# Exercise materials

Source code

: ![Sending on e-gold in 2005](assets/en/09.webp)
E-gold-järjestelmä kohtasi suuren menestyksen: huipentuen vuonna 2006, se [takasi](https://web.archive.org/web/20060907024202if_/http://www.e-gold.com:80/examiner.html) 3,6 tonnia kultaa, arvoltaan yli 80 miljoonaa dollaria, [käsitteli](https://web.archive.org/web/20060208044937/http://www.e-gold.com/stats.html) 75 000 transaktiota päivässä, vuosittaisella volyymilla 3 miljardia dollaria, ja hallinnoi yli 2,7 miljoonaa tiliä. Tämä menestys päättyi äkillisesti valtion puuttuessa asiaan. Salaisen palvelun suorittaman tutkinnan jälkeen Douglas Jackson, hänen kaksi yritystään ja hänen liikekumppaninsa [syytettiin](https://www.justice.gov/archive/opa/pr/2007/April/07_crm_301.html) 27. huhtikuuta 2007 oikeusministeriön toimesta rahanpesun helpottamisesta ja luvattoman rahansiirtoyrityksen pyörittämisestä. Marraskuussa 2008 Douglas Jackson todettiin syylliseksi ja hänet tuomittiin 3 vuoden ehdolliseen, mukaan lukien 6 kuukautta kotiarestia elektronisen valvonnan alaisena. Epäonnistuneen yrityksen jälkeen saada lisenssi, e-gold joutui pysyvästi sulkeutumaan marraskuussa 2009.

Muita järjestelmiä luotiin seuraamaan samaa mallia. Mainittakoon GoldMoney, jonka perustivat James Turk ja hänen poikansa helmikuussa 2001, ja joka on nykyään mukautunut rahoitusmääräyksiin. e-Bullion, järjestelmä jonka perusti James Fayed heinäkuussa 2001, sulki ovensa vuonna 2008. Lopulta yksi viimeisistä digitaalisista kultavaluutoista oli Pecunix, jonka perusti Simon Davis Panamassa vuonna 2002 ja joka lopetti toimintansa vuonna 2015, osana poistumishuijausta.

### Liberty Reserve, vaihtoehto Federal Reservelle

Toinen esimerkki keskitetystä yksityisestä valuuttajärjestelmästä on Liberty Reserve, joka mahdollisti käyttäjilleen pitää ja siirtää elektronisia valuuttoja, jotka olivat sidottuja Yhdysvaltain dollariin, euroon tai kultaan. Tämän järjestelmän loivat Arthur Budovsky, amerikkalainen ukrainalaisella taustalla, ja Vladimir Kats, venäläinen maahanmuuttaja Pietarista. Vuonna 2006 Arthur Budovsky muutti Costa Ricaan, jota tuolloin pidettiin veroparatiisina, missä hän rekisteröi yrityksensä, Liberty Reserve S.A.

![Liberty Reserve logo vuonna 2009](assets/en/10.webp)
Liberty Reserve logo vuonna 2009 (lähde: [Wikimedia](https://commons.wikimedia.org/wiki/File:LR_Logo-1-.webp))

# Exercise description
Skip all lines ahead of the one containing "Toinen esimerkki keskitetystä". Reproduce that line and the remainder of the listing above exactly.

# Solution for this exercise
Toinen esimerkki keskitetystä yksityisestä valuuttajärjestelmästä on Liberty Reserve, joka mahdollisti käyttäjilleen pitää ja siirtää elektronisia valuuttoja, jotka olivat sidottuja Yhdysvaltain dollariin, euroon tai kultaan. Tämän järjestelmän loivat Arthur Budovsky, amerikkalainen ukrainalaisella taustalla, ja Vladimir Kats, venäläinen maahanmuuttaja Pietarista. Vuonna 2006 Arthur Budovsky muutti Costa Ricaan, jota tuolloin pidettiin veroparatiisina, missä hän rekisteröi yrityksensä, Liberty Reserve S.A.

![Liberty Reserve logo vuonna 2009](assets/en/10.webp)
Liberty Reserve logo vuonna 2009 (lähde: [Wikimedia](https://commons.wikimedia.org/wiki/File:LR_Logo-1-.webp))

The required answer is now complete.